Red Hat published security advisory RHSB-2026-006 on June 1, 2026, confirming the compromise and stating that the breach was limited to internal development tools with no impact on Red Hat Enterprise Linux or OpenShift products . The company revoked all affected npm package versions and alerted downstream consumers.
The UK’s National Cyber Security Centre (NCSC) escalated the incident into a broader policy push. On June 4, 2026, the NCSC published a blog post explicitly urging organizations to review their open-source dependencies and reduce exposure to supply chain attacks . The timing was not coincidental—the post directly referenced the Miasma campaign as a catalyst
. On June 9, 2026, the NCSC released an updated Cyber Essentials Supply Chain Playbook, calling on UK companies to make Cyber Essentials certification a standard requirement for suppliers
.
The NCSC’s guidance focused on three categories: visibility (audit package updates, identify unexpected dependencies, and maintain a software bill of materials), assessment (evaluate supplier security practices), and action (secure the supply chain as a board-level priority) . The UK government also formally engaged on the TeamPCP campaign, reflecting a shift where open-source dependency security is now treated as a matter of national cybersecurity policy rather than individual developer hygiene.
The Miasma attack is not the largest supply chain breach in history, nor the most sophisticated. But it may be the most instructive for understanding what comes next.

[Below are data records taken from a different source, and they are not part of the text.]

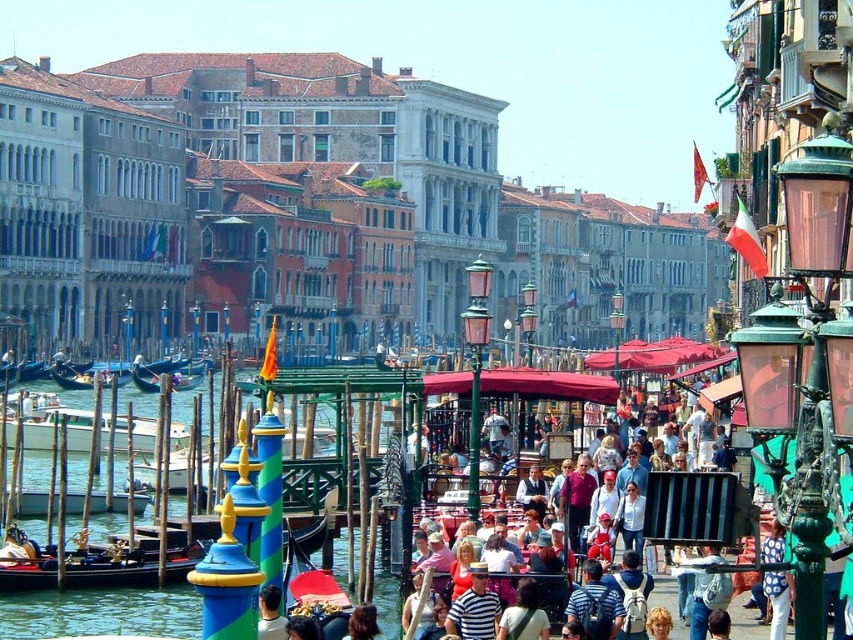
You are a tourist standing at the center of the Grand Canal in Venice. You want to take a photo of the wooden gondola at left. Where should you position yourself to capture it in your shot?

To capture the wooden gondola at left in your photo, position yourself at the center of the Grand Canal since the wooden gondola at left is located at coordinate point (88, 376), which is within the visible range from the center.

You are a tourist planning to take a boat ride on the Grand Canal in Venice. You see the black polished wood gondola at lower left and the white wooden boat at center. Which boat is narrower? Please choose between the two.

The black polished wood gondola at lower left is narrower than the white wooden boat at center.

You are standing at the point with coordinates (57, 426) on the image. What object is exactly at your current location?

The white wooden boat at center is exactly at the point (57, 426).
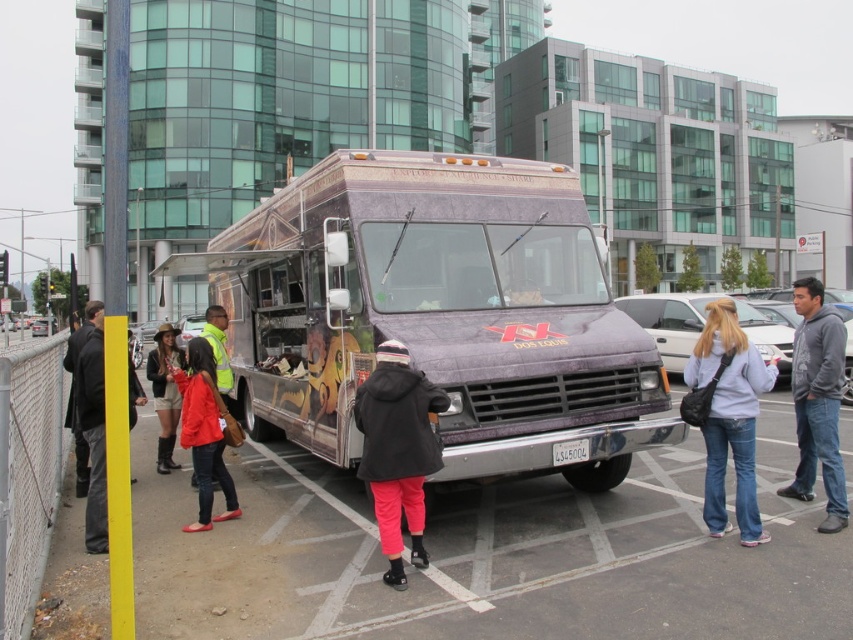
You are standing at the center of the food truck area and want to find the denim jeans at lower right. According to the coordinates provided, in which direction should you move from your current position to locate them?

The denim jeans at lower right are located at coordinates point (729, 417). Since you are at the center, moving towards the lower right direction will help you find them.

You are a customer waiting in line at the food truck. You notice the matte purple van at center and the gray hoodie at right. Which object is closer to you?

The matte purple van at center is closer to you since it has a smaller size compared to the gray hoodie at right.

You are a customer waiting in line at the food truck. You notice the black matte coat at center and the matte purple van at center. Which one is closer to you?

The matte purple van at center is closer to you because the black matte coat at center is behind it.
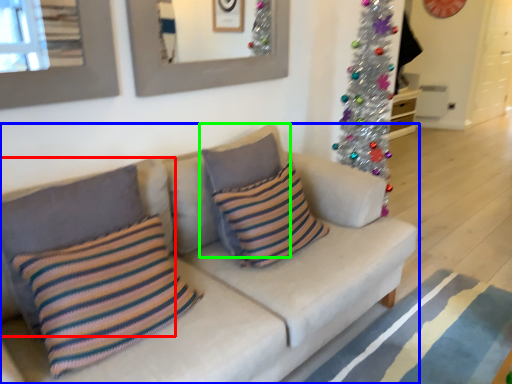
Question: Considering the real-world distances, which object is closest to pillow (highlighted by a red box)? studio couch (highlighted by a blue box) or pillow (highlighted by a green box).

Choices:
 (A) studio couch
 (B) pillow

Answer: (A)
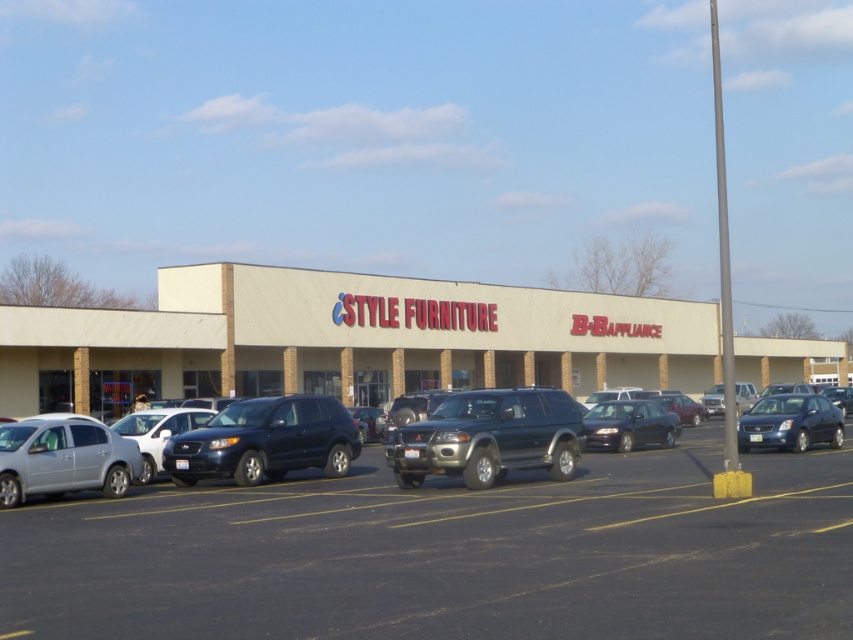
Question: Which of the following is the closest to the observer?

Choices:
 (A) (141, 429)
 (B) (300, 419)
 (C) (416, 621)

Answer: (C)

Question: Is shiny dark blue suv at center smaller than glossy black sedan at center?

Choices:
 (A) yes
 (B) no

Answer: (B)

Question: Which point appears farthest from the camera in this image?

Choices:
 (A) (244, 416)
 (B) (817, 440)

Answer: (B)

Question: Does satin silver sedan at lower left have a larger size compared to silver metallic sedan at center-left?

Choices:
 (A) yes
 (B) no

Answer: (A)

Question: Is beige/concrete mall at center smaller than silver metallic sedan at center-left?

Choices:
 (A) yes
 (B) no

Answer: (B)

Question: Among these objects, which one is farthest from the camera?

Choices:
 (A) beige/concrete mall at center
 (B) dark gray asphalt parking lot at center
 (C) silver metallic sedan at center-left

Answer: (A)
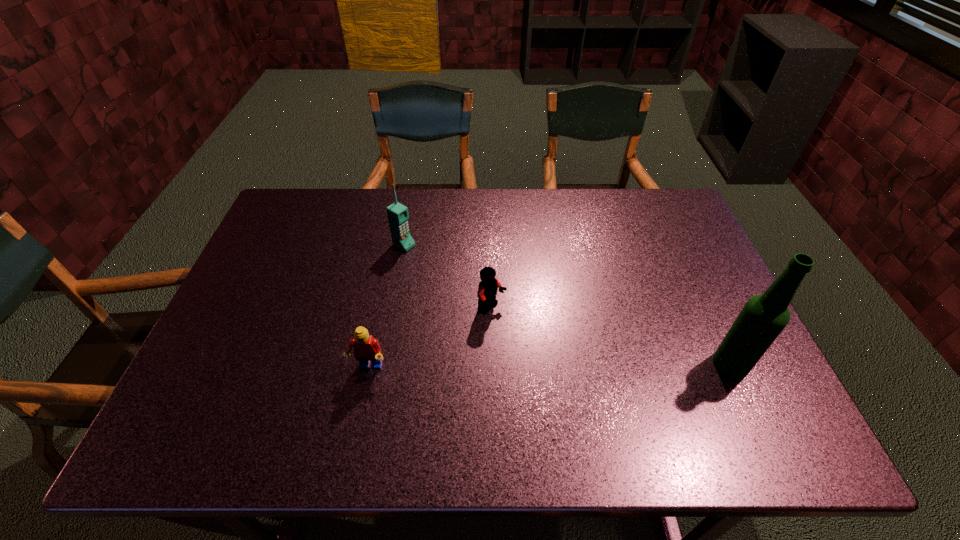
You are a GUI agent. You are given a task and a screenshot of the screen. Output one action in this format:
    pyautogui.click(x=<x>, y=<y>)
    Task: Click on the free space on the desktop that is between the nearer Lego and the beer bottle and is positioned on the keypad of the cellular telephone
    
    Given the screenshot: What is the action you would take?
    pyautogui.click(x=601, y=366)

In order to click on vacant spot on the desktop that is between the left Lego and the tallest object and is positioned on the front-facing side of the farther Lego in this screenshot , I will do `click(566, 366)`.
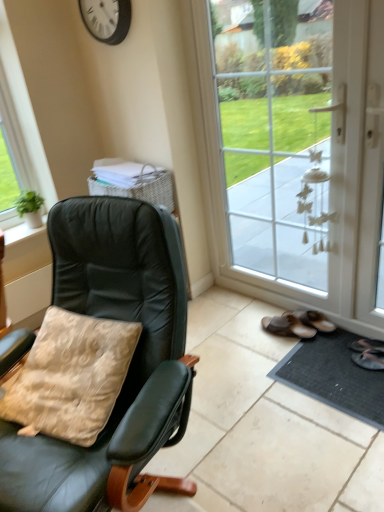
Question: Considering the relative sizes of white glass door at center and beige velvety pillow at left in the image provided, is white glass door at center taller than beige velvety pillow at left?

Choices:
 (A) no
 (B) yes

Answer: (B)

Question: From a real-world perspective, is white glass door at center beneath beige velvety pillow at left?

Choices:
 (A) yes
 (B) no

Answer: (B)

Question: Considering the relative sizes of white glass door at center and beige velvety pillow at left in the image provided, is white glass door at center thinner than beige velvety pillow at left?

Choices:
 (A) yes
 (B) no

Answer: (A)

Question: Considering the relative positions of white glass door at center and beige velvety pillow at left in the image provided, is white glass door at center to the left of beige velvety pillow at left from the viewer's perspective?

Choices:
 (A) no
 (B) yes

Answer: (A)

Question: Is white glass door at center positioned in front of beige velvety pillow at left?

Choices:
 (A) no
 (B) yes

Answer: (A)

Question: Does white glass door at center come behind beige velvety pillow at left?

Choices:
 (A) yes
 (B) no

Answer: (A)

Question: Is white plastic clock at upper center to the right of matte black chair at left from the viewer's perspective?

Choices:
 (A) yes
 (B) no

Answer: (B)

Question: Is white plastic clock at upper center directly adjacent to matte black chair at left?

Choices:
 (A) no
 (B) yes

Answer: (A)

Question: Does white plastic clock at upper center have a greater width compared to matte black chair at left?

Choices:
 (A) yes
 (B) no

Answer: (B)

Question: Can you confirm if white plastic clock at upper center is thinner than matte black chair at left?

Choices:
 (A) no
 (B) yes

Answer: (B)

Question: Does white plastic clock at upper center have a lesser height compared to matte black chair at left?

Choices:
 (A) yes
 (B) no

Answer: (A)

Question: Could you tell me if white plastic clock at upper center is turned towards matte black chair at left?

Choices:
 (A) no
 (B) yes

Answer: (A)

Question: Considering the relative sizes of white plastic clock at upper center and black rubber doormat at lower right in the image provided, is white plastic clock at upper center taller than black rubber doormat at lower right?

Choices:
 (A) yes
 (B) no

Answer: (A)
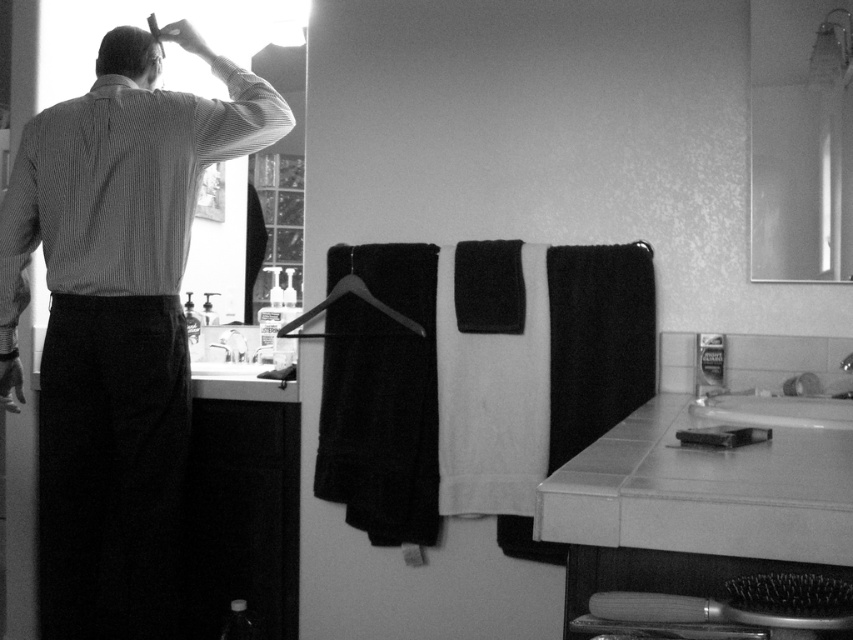
You are a home inspector evaluating the bathroom layout. You need to determine if the white glossy sink at lower center can accommodate a new faucet that requires 10 inches of space. Can the sink provide enough space based on its size compared to the metallic silver towel bar at lower right?

The white glossy sink at lower center has a larger size compared to the metallic silver towel bar at lower right. Since the sink is larger, it likely has sufficient space to accommodate the new faucet requiring 10 inches of space.

Consider the image. You are trying to place a decorative vase between the white glossy sink at lower center and the metallic silver towel bar at lower right. Considering their heights, which object should the vase be placed closer to if you want it to be more stable?

The white glossy sink at lower center has a greater height compared to the metallic silver towel bar at lower right. To ensure stability, the vase should be placed closer to the white glossy sink at lower center since its higher surface would provide a more stable base.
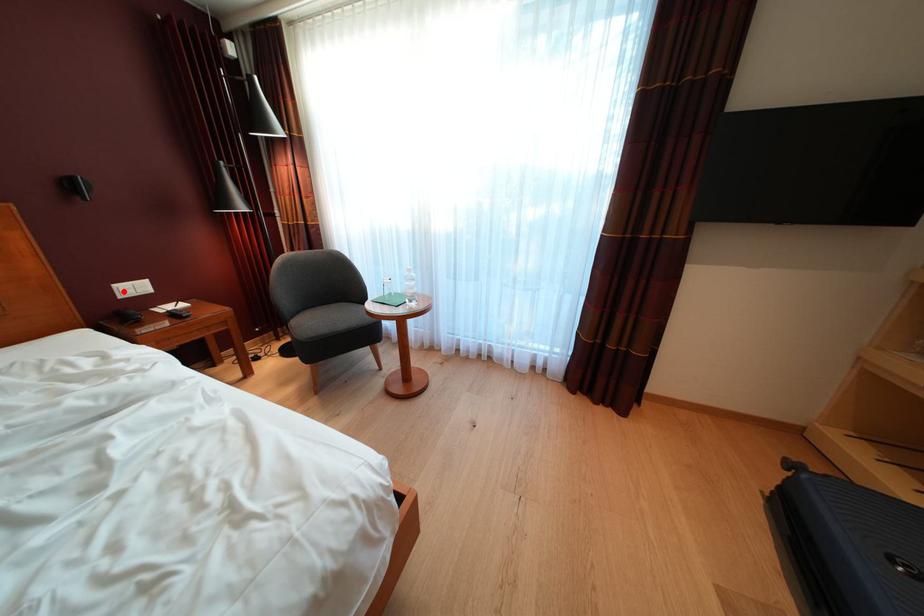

First, open-source attack frameworks have weaponized the ecosystem. TeamPCP’s decision to publish Mini Shai-Hulud under an MIT license is a deliberate strategy: arm an army of copycats, create attribution chaos, and force defenders to defend against an unknown number of independent actors using the same playbook . This is not theoretical—copycat activity was documented within five days of the release, and attribution of Miasma itself remains uncertain weeks later
.
Second, the npm preinstall hook is a systemic vulnerability. The attack repeatedly exploits a feature designed for legitimate build scripts but lacks sufficient controls on lifecycle script execution . The emergence of
binding.gyp as an additional execution vector in the Phantom Gyp variant demonstrates that attackers actively probe for new lifecycles to hijack . Registry-level restrictions on preinstall and other lifecycle scripts are now an urgent priority.
Third, AI coding assistants have become an execution surface. Miasma is among the first documented supply chain attacks to specifically target Claude Code, Cursor, Copilot, and Gemini CLI as payload delivery mechanisms through malicious rule files . When a developer clones a repo and opens it, the AI tooling designed to help them write better code can instead execute malicious code. This vector will likely expand as AI-assisted development becomes the default workflow.
Fourth, CI/CD pipelines are now the highest-value targets. The worm’s ability to extract OIDC tokens from runner memory and produce packages with valid SLSA provenance attestations means that standard cryptographic verification—the gold standard for supply chain integrity—can be defeated . If provenance checks pass, defenders have no signal to flag the compromise. Securing CI/CD pipelines from credentials exposure is no longer optional.
Finally, government intervention has reached open-source dependency management. The NCSC’s updated playbook is not advisory—it is a concrete request for UK companies to embed supply chain security into procurement . Organizations that treat dependency review as a one-time audit, rather than a continuous process, are operating with a pre-Miasma security posture.